Sometimes it arrives as a completed invention disclosure form, sometimes as one with important sections left blank. More often, it’s even less tidy: an email dashed off between meetings, a deck from a design review, a pile of lab notes, the recording of a call where someone walked through what they had built.

The disclosure queue is the front door for a company’s intellectual property, and the IP attorney’s first job is to work out what was actually invented. Inventors may describe the whole system rather than the new piece inside it, often in dense technical language, and in many cases they cannot tell which part, if any, is actually patentable. A disclosure reads impressively and still omits the detail needed to judge patentability, and one submission will sometimes hold several distinct inventions wound together.

A back-and-forth begins between attorney and inventor. The attorney asks what is genuinely new, how a skilled engineer would build the thing from the description, and which version of the idea is worth protecting. Answers return slowly, drafts travel in both directions, and weeks pass with a filing or public-disclosure deadline usually waiting at the end. Most of the effort goes to triage rather than the legal judgment that the attorney trained for.

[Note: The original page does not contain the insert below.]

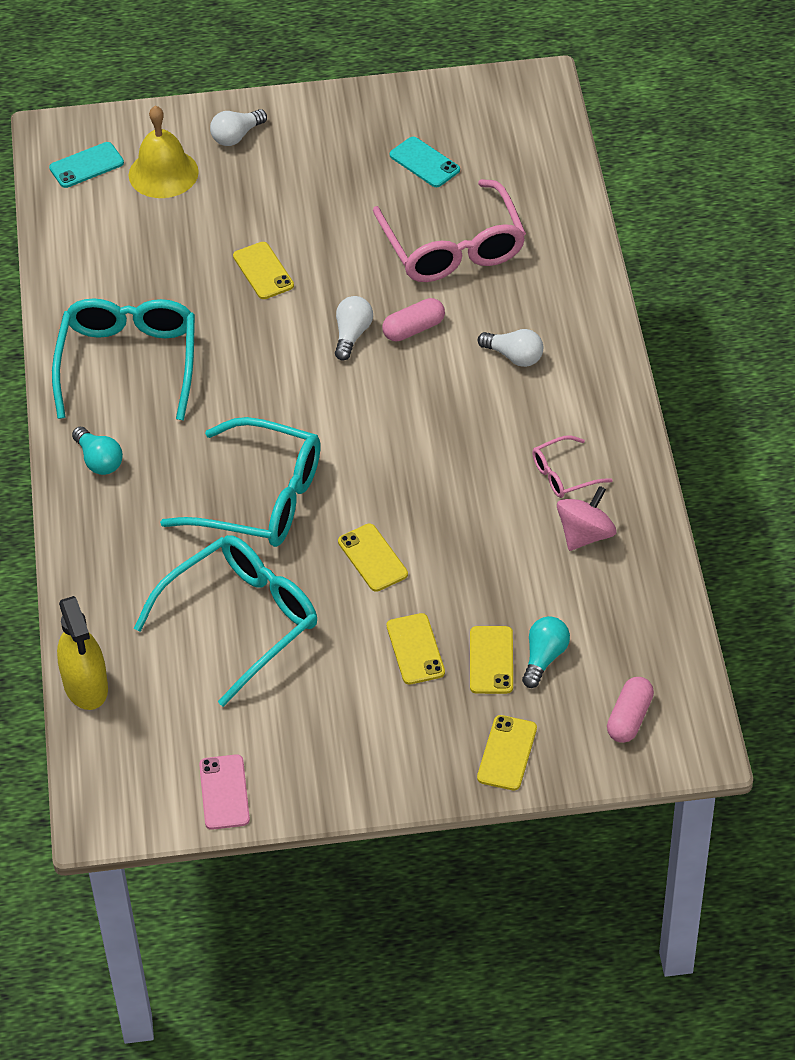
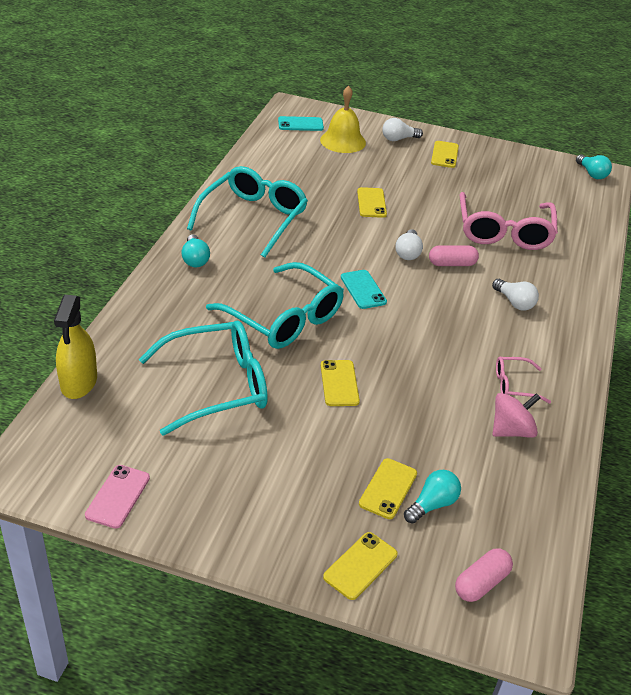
camera: 20 degrees right, 10 degrees down
(352, 335) = (408, 253): white light bulb -> white light bulb turned 150 degrees clockwise
(415, 649) = (333, 456): yellow phone -> yellow phone (444, 155)
(424, 162) = (509, 186): turquoise phone -> turquoise phone (363, 289)
(521, 92) = (592, 174): none -> turquoise light bulb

Multiply the pattern across the hundreds of disclosures an active IP function handles each year, and the cost adds up in several directions at once. Attorneys spend their hours on triage and follow-up requests instead of claim strategy. Inventors often cannot tell whether what they have built is patentable in the first place, which means some of a company’s most critical IP can quietly go unprotected. And without a shared standard for disclosure quality, IP leaders prioritize filings and forecast timelines on uneven inputs.

We set out to scale how enterprise legal teams handle these challenges.

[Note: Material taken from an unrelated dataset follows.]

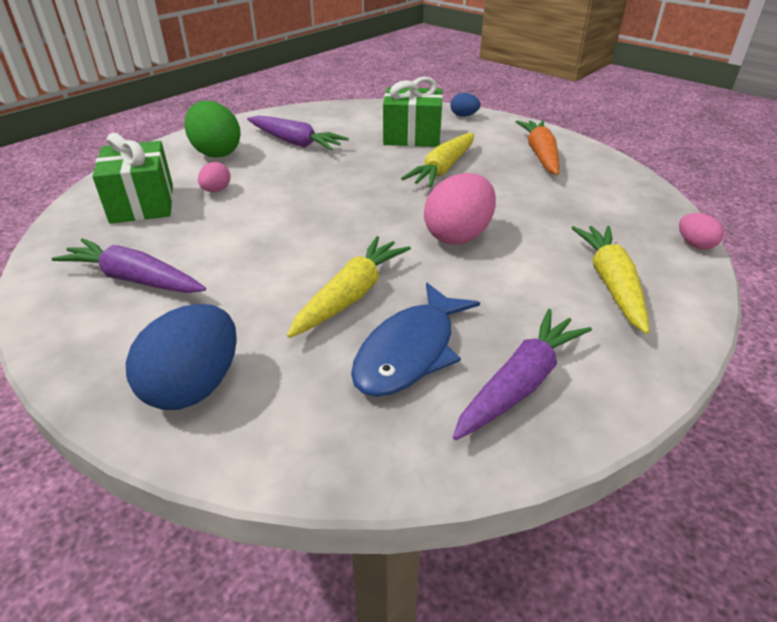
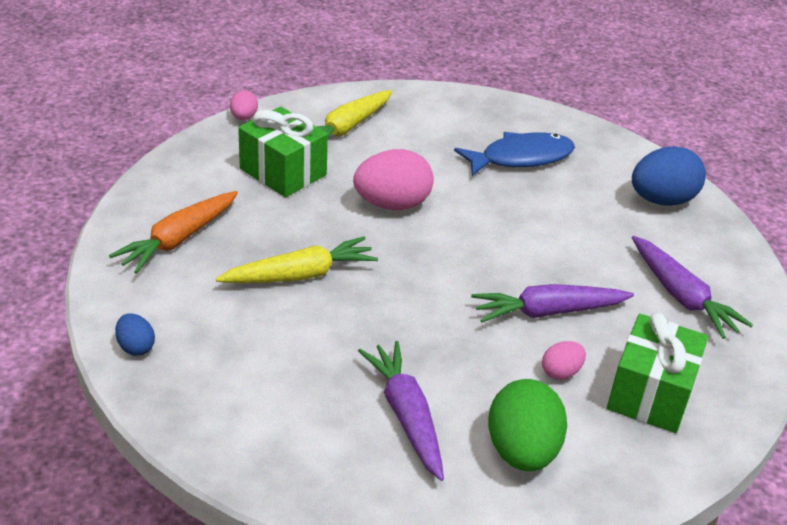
camera: 145 degrees left, 0 degrees up
(351, 295) = (524, 203): yellow carrot -> none
(412, 136) = (257, 344): green gift -> green gift (283, 172)
(520, 383) = (480, 120): purple carrot -> purple carrot (548, 312)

Introducing Patent Review in Eudia



Patent Review is an agent inside Eudia’s Unified Workspace. It reads invention disclosures, inventor notes, and presentations in the same way an experienced patent attorney would, scoring them against the same statutory framework that the USPTO and WIPO apply. 

Every submission is evaluated across four dimensions of patentability: Subject Matter, Utility, Non-Obviousness, and Best Mode. Rather than a single pass or fail, each dimension gets a quantified confidence level, so the attorney sees where a disclosure holds up and where it is exposed. 

The full assessment runs in minutes. The agent returns a clear verdict on a range from “Needs Complete Rework” to “Needs Targeted Input” and “Ready To File”. It lays out strengths and weaknesses, a table of critical gaps with risk flags and citations, and plain-language recommendations for making the disclosure stronger. An attorney opens the result and sees what was invented and what to ask for next. 

The agent is built specifically for patents, on USPTO and WIPO statutory requirements. It reports confidence on a dimension-by-dimension basis, and it flags when a single disclosure contains more than one separable invention, the tangle attorneys spend the most time pulling apart by hand. 

The benefit reaches the whole IP team. Attorneys get disclosures already triaged, with the gaps marked, so their time goes to claim strategy. Inventors find out what is missing early on, shortening the revision cycle. For IP leaders, a consistent quality bar across the portfolio means faster time-to-file and a sounder basis for deciding what to protect. 

For legal teams already working in Eudia, Patent Review extends the Enterprise Brain into the heart of the IP function, where the quality of every disclosure shapes the strength of the portfolio. For teams evaluating Eudia, it shows how our platform continues to augment enterprise legal teams in new ways, freeing senior patent attorneys to focus on the high-value calls that only they are equipped to make.